Invitation to a Free Online Lit Fest & Other Author Events

[image error]Team line-up from a previous Hawkesbury Upton Lit Fest, before social distancing had been invented  – I’m at the centre, arms folded, in my element! (Photo by Angela Fitch Photography)

One of the many things I love about my writing life is the social side – attending lit fests and writers’ groups and meeting author friends for coffee and a catch-up. You don’t need me to tell you that, to quote Basil Fawlty, “that particular avenue of pleasure has been closed off”“.


However, despite my initial reaction that online events are no substitute for the real thing – as a very tactile person, I spend quite a lot of my own Hawkesbury Upton Lit Fest (HULF) hugging people! – I’m being won round to the wonders of online litfests and other author events. They have several benefits compared to conventional events:



no travel required, so no fare/fuel/parking/travel time necessary
they’re generally free to attend (HULF is free, but that’s unusual)
they are open to a worldwide audience, so anyone can attend, wherever they are in the world

Your Invitation to Attend Crediton Literary Festival Online (Saturday 6th June)

So in today’s post, I’m extending an invitation to you to join me at the next one: Crediton Literary Festival, hosted by Crediton Library in Devon, on Saturday 6th June. As you can see from the programme below, I’ll be part of a crime and thriller panel at 11.30am, but you’re welcome to attend any or all of the events, wherever you are in the world.

Dataset content →
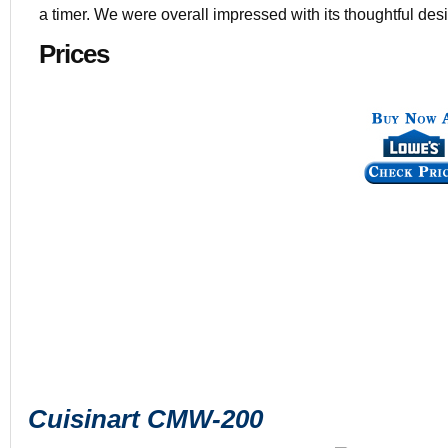
a timer. We were overall impressed with its thoughtful de
Prices
Cuisinart CMW-200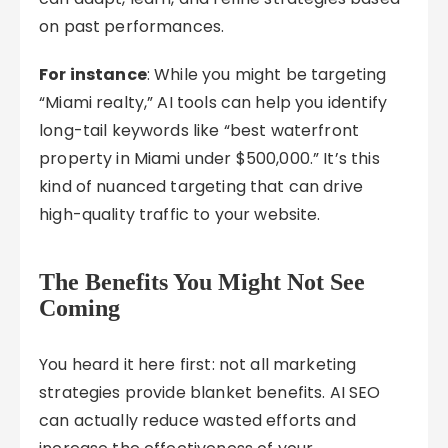
on past performances.
For instance
: While you might be targeting
“Miami realty,” AI tools can help you identify
long-tail keywords like “best waterfront
property in Miami under $500,000.” It’s this
kind of nuanced targeting that can drive
high-quality traffic to your website.
The Benefits You Might Not See
Coming
You heard it here first: not all marketing
strategies provide blanket benefits. AI SEO
can actually reduce wasted efforts and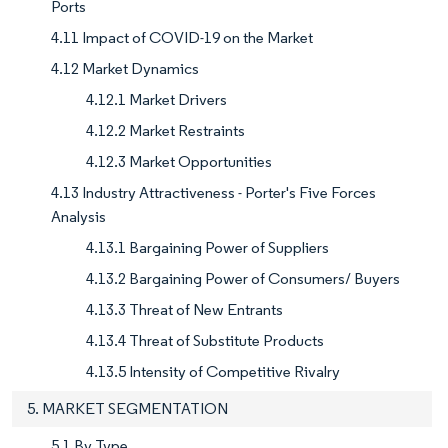
Ports
4.11 Impact of COVID-19 on the Market
4.12 Market Dynamics
4.12.1 Market Drivers
4.12.2 Market Restraints
4.12.3 Market Opportunities
4.13 Industry Attractiveness - Porter's Five Forces
Analysis
4.13.1 Bargaining Power of Suppliers
4.13.2 Bargaining Power of Consumers/ Buyers
4.13.3 Threat of New Entrants
4.13.4 Threat of Substitute Products
4.13.5 Intensity of Competitive Rivalry
5. MARKET SEGMENTATION
5.1 By Type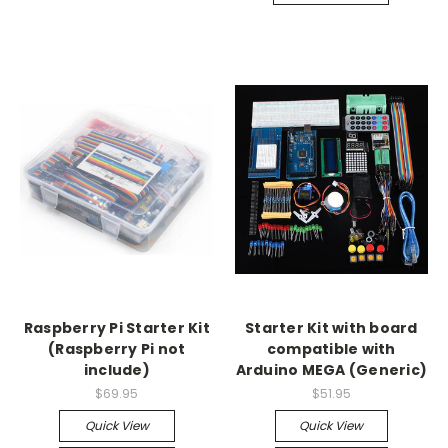
Raspberry Pi Starter Kit
Starter Kit with board
(Raspberry Pi not
compatible with
include)
Arduino MEGA (Generic)
$69.95
$51.95
Quick View
Quick View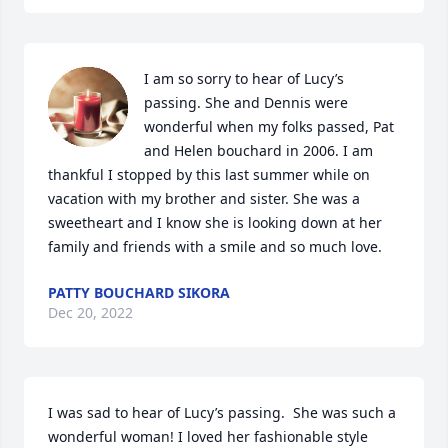
I am so sorry to hear of Lucy’s 
passing. She and Dennis were 
wonderful when my folks passed, Pat 
and Helen bouchard in 2006. I am 
thankful I stopped by this last summer while on 
vacation with my brother and sister. She was a 
sweetheart and I know she is looking down at her 
family and friends with a smile and so much love.
PATTY BOUCHARD SIKORA
Dec 20, 2022
I was sad to hear of Lucy’s passing.  She was such a 
wonderful woman! I loved her fashionable style 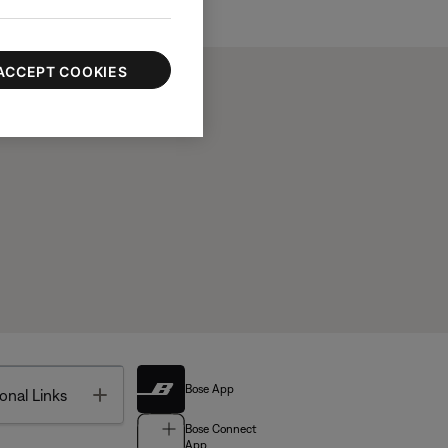
ACCEPT COOKIES
Bose App
Toggle
onal Links
Bose Connect
App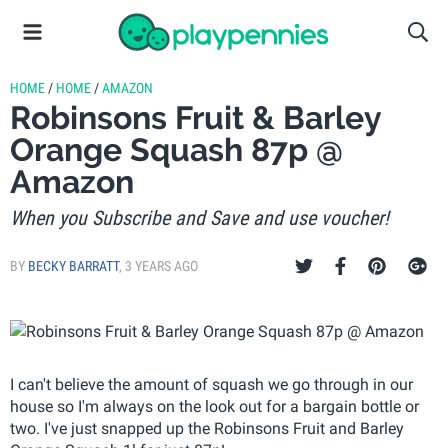
HOME
/
HOME
/
AMAZON
Robinsons Fruit & Barley
Orange Squash 87p @
Amazon
When you Subscribe and Save and use voucher!
BY
BECKY BARRATT
,
3 YEARS AGO
I can't believe the amount of squash we go through in our
house so I'm always on the look out for a bargain bottle or
two. I've just snapped up the Robinsons Fruit and Barley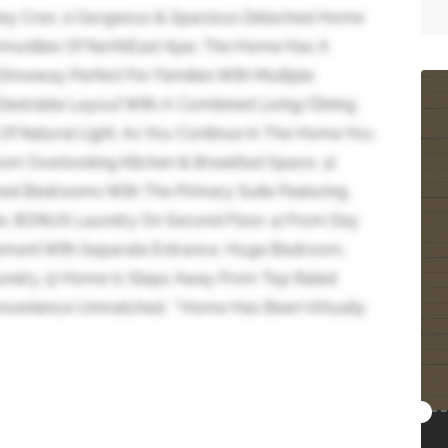
ley Cres; 1) Gorgeous & Spacious Detached Home
munities Of NorthEast Ajax. The Home Has A
riveway Perfect For Families With Multiple
t Desirable Layout With A Combined Living/Dining
f Natural Light. As You Continue In The Home You
m Overlooking Kitchen & Breakfast Space. 3)
ized Bedrooms With The Primary Suite Featuring
ite. BONUS Laundry On Second Floor 4) From Day
sement With Separate Entrance, Huge Bedroom,
undry. 5) Home Is Steps Away From Top Rated
onvenience Unmatched. **Home Has Been Virtually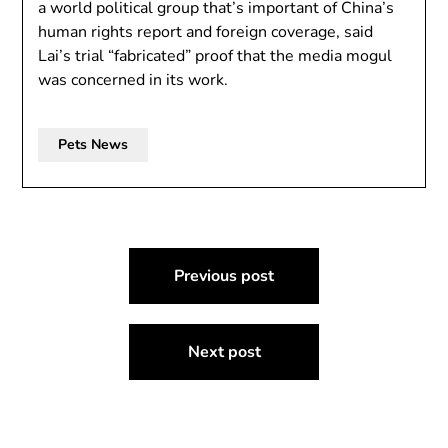
a world political group that’s important of China’s
human rights report and foreign coverage, said
Lai’s trial “fabricated” proof that the media mogul
was concerned in its work.
Pets News
Post
Previous post
navigation
Next post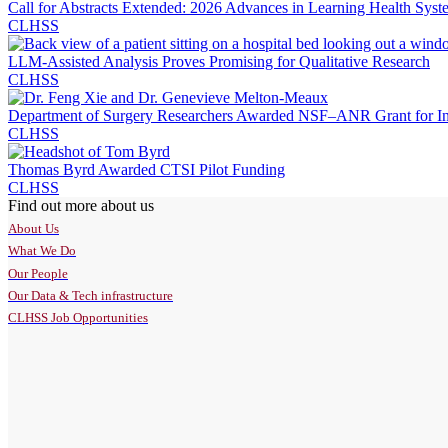
Call for Abstracts Extended: 2026 Advances in Learning Health Syst
CLHSS
LLM-Assisted Analysis Proves Promising for Qualitative Research
CLHSS
Department of Surgery Researchers Awarded NSF–ANR Grant for Inte
CLHSS
Thomas Byrd Awarded CTSI Pilot Funding
CLHSS
Find out more about us
About Us
What We Do
Our People
Our Data & Tech infrastructure
CLHSS Job Opportunities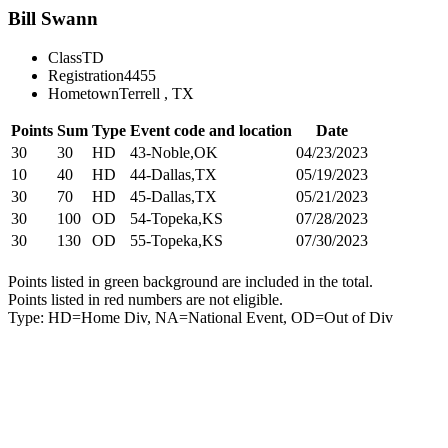
Bill Swann
Class
TD
Registration
4455
Hometown
Terrell , TX
Points
Sum
Type
Event code and location
Date
30
30
HD
43-Noble,OK
04/23/2023
10
40
HD
44-Dallas,TX
05/19/2023
30
70
HD
45-Dallas,TX
05/21/2023
30
100
OD
54-Topeka,KS
07/28/2023
30
130
OD
55-Topeka,KS
07/30/2023
Points listed in green background are included in the total.
Points listed in red numbers are not eligible.
Type: HD=Home Div, NA=National Event, OD=Out of Div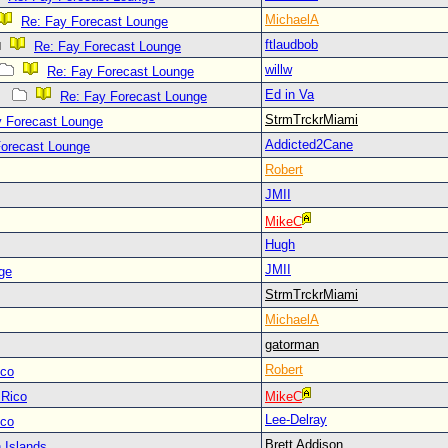
MichaelA
Re: Fay Forecast Lounge
ftlaudbob
Re: Fay Forecast Lounge
willw
Re: Fay Forecast Lounge
Ed in Va
Re: Fay Forecast Lounge
StrmTrckrMiami
y Forecast Lounge
Addicted2Cane
Forecast Lounge
Robert
JMII
MikeC
Hugh
JMII
ge
StrmTrckrMiami
MichaelA
gatorman
Robert
ico
 Rico
MikeC
Lee-Delray
ico
Brett Addison
 Islands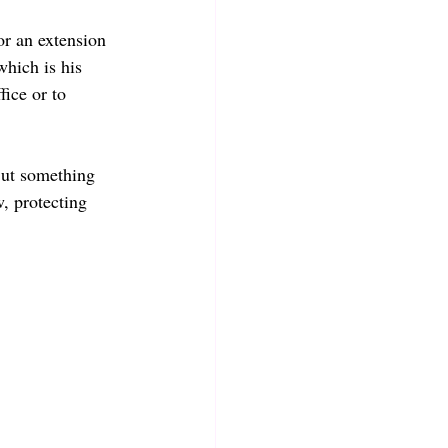
r an extension 
which is his 
fice or to 
But something 
, protecting 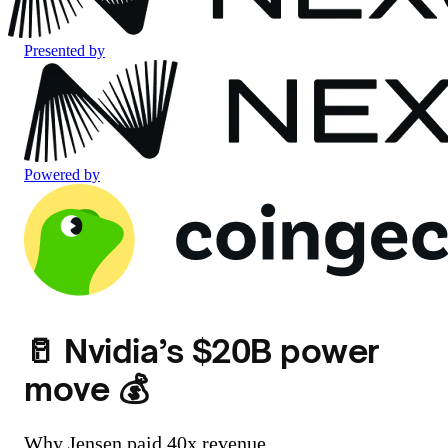
Presented by
Powered by
🥛 Nvidia’s $20B power
move 💰
Why Jensen paid 40x revenue.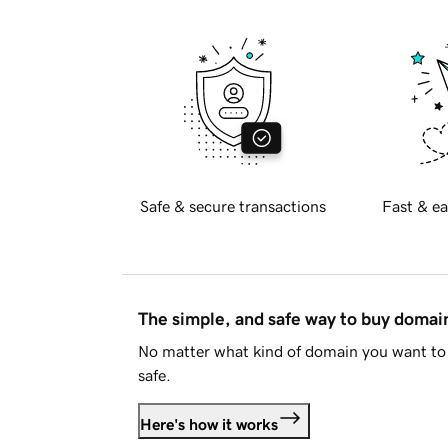
Safe & secure transactions
Fast & ea
The simple, and safe way to buy doma
No matter what kind of domain you want to 
safe.
Here's how it works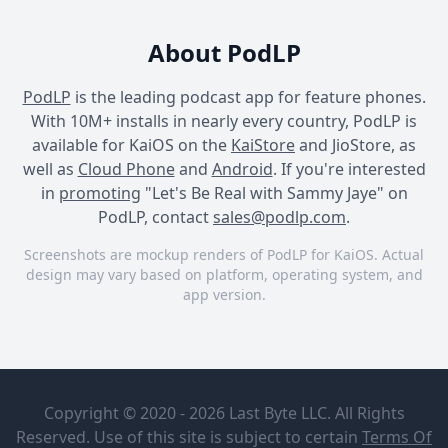
About PodLP
PodLP
is the leading podcast app for feature phones.
With 10M+ installs in nearly every country, PodLP is
available for KaiOS on the
KaiStore
and JioStore, as
well as
Cloud Phone
and
Android
. If you're interested
in
promoting
"Let's Be Real with Sammy Jaye" on
PodLP, contact
sales@podlp.com
.
Screenshots are mockup renders of PodLP for KaiOS. Actual
design may vary based on platform, operating system, and
app version.
Let's Be Real with Sammy
Let's Be Real with Sammy
Let's Be Real with Sammy
Jaye
Jaye
Jaye
Let's Be Real
Featuring
with Sammy
Dulé Hill
Copyright © 2020 - 2026 Last Byte LLC. All Rights
Jaye
Reserved. Use of this site is subject to certain
Terms Of
iHeartPodcasts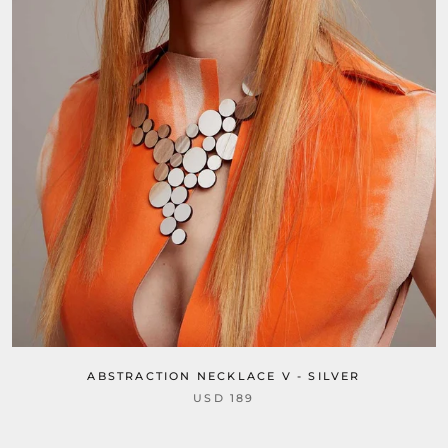
ABSTRACTION NECKLACE V - SILVER
USD 189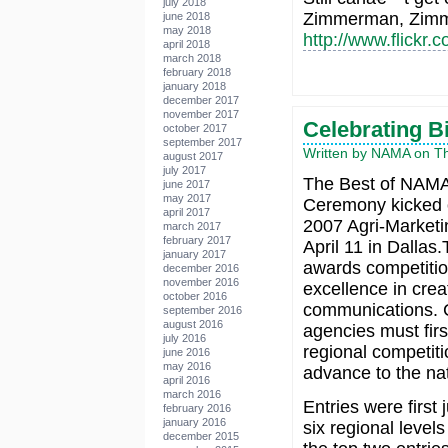
july 2018
Zimmerman, Zimm
june 2018
may 2018
http://www.flick
april 2018
march 2018
february 2018
january 2018
december 2017
november 2017
Celebrating B
october 2017
september 2017
Written by NAMA on Thu
august 2017
july 2017
The Best of NAM
june 2017
may 2017
Ceremony kicked 
april 2017
2007 Agri-Marketi
march 2017
february 2017
April 11 in Dalla
january 2017
awards competitio
december 2016
november 2016
excellence in crea
october 2016
communications.
september 2016
august 2016
agencies must firs
july 2016
regional competiti
june 2016
may 2016
advance to the nat
april 2016
march 2016
Entries were first 
february 2016
january 2016
six regional leve
december 2015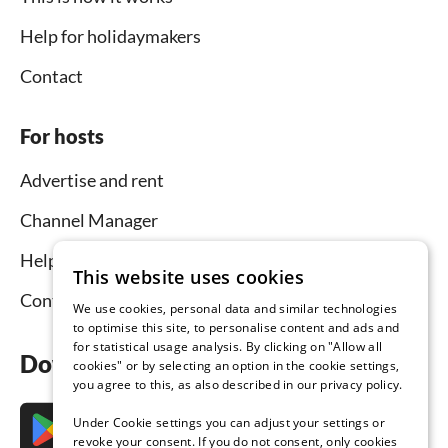
Help for holidaymakers
Contact
For hosts
Advertise and rent
Channel Manager
Help for hosts
This website uses cookies
Contact
We use cookies, personal data and similar technologies
to optimise this site, to personalise content and ads and
for statistical usage analysis. By clicking on "Allow all
Download the app now
cookies" or by selecting an option in the cookie settings,
you agree to this, as also described in our privacy policy.
Under Cookie settings you can adjust your settings or
revoke your consent. If you do not consent, only cookies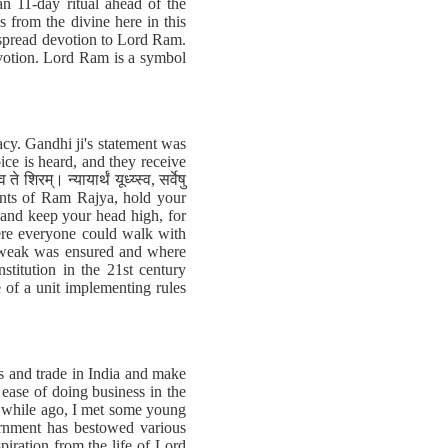
 11-day ritual ahead of the
 from the divine here in this
despread devotion to Lord Ram.
evotion. Lord Ram is a symbol
cy. Gandhi ji's statement was
ce is heard, and they receive
म्। न्यायार्थं यूध्य्स्व, सर्वेषु
sidents of Ram Rajya, hold your
, and keep your head high, for
ere everyone could walk with
he weak was ensured and where
titution in the 21st century
 of a unit implementing rules
ss and trade in India and make
 ease of doing business in the
rt while ago, I met some young
ernment has bestowed various
iration from the life of Lord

Task to carry out → Can you carry on the post about online lit fests and author events, picking up after its last sentence?

Expected answer →
You need to book in advance, as there is an attendance limit of 100 people per session for reasons of bandwidth, but booking is very easy: just send an email to Crediton Library at crediton.library@librariesunlimited.org.uk, stating which event you’d like to attend and how many tickets you require. (NB If you’re sharing your screen with your lockdown housemates, only one ticket is needed.)


[image error]


Catch Up with my Previous Lockdown Events
Crime & Thriller Panel at MYVLF.com

I’ve also done several other online events since lockdown began, and all are still available to view or listen to.


MYVLF.com (short for My Virtual Literature Festival) is a multiple-award-winning digital organisation staging great litfest sessions all year round via its smart Virtual Theatre interface. (If you’ll look closely, you’ll see two my photo and the cover of my latest novel, Murder Your Darlings!)


[image error]The grand virtual setting of MYVLF.com

I was delighted to be part of the Crime & Thriller panel chaired by C L Taylor alongside Mel Sherratt and Trevor Wood. Our discussion is still available to view when you log in to MYVLF and navigate to the Theatre Hall, click on Past Interviews/Events when you get there, and scroll down to our event on Saturday 28th March.


Oakwood Literature Festival Facebook Live Interview

I was honoured to be asked to officially open the Oakwood Literature Festival three years ago, so jumped at the chance to be a guest of their new Facebook Live series of interviews with festival founder Dawn Brookes. Dawn and I both write mystery fiction and have been friends since before the launch of her debut novel, and it’s always good to catch up with her. As Dawn had the foresight to record the Facebook Live session, you can still watch it here:



 


The Writing & Marketing Show Podcast with Wendy H Jones

Today my latest guest spot has gone live, for which I was interviewed by Wendy H Jones, President Chair of the Scottish Association of Writers and author of fiction for all ages. Wendy lives in Dundee, where her books are set, but has also been to my home village of Hawkesbury Upton when she came to speak at HULF last year.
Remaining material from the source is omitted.